* **TASK**
Look through the records below for the line holding "bleurt_improved, 64: 0.5487 -> 0.5499". Write it out exactly, with each following line through the line holding "bleurt_single_agent, 64: 0.7143 -> 0.7149".

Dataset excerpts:
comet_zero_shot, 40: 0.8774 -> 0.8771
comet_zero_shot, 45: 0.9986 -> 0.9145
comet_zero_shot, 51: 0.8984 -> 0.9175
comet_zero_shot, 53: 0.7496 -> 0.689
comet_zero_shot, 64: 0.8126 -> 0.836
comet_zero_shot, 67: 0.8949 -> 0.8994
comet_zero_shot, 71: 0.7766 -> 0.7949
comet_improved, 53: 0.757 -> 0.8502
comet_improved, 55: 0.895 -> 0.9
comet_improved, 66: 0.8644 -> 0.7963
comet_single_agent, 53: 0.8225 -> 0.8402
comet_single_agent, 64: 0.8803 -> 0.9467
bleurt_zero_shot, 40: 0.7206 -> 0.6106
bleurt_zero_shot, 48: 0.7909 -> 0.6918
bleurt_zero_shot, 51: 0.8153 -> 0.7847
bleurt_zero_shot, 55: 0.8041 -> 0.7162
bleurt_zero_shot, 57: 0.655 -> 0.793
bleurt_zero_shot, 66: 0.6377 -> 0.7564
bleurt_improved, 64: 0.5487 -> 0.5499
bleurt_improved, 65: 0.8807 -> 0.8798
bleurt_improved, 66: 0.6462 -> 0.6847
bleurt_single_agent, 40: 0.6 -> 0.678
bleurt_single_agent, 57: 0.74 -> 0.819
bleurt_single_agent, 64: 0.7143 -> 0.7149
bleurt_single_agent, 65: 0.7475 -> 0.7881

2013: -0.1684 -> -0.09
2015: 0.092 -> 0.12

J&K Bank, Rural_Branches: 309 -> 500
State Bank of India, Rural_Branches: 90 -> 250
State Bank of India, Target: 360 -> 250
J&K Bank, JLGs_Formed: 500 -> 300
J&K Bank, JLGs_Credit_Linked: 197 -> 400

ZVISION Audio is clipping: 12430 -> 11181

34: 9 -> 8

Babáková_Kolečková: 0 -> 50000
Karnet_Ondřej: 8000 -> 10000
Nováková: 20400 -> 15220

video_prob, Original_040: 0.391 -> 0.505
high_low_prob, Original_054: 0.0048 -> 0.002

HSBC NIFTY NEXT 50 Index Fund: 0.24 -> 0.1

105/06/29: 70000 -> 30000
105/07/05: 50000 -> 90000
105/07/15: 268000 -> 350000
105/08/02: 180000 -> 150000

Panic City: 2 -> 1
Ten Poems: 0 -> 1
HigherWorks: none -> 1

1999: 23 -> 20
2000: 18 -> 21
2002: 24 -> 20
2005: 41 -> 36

* **SOLUTION TO THE PROBLEM**
bleurt_improved, 64: 0.5487 -> 0.5499
bleurt_improved, 65: 0.8807 -> 0.8798
bleurt_improved, 66: 0.6462 -> 0.6847
bleurt_single_agent, 40: 0.6 -> 0.678
bleurt_single_agent, 57: 0.74 -> 0.819
bleurt_single_agent, 64: 0.7143 -> 0.7149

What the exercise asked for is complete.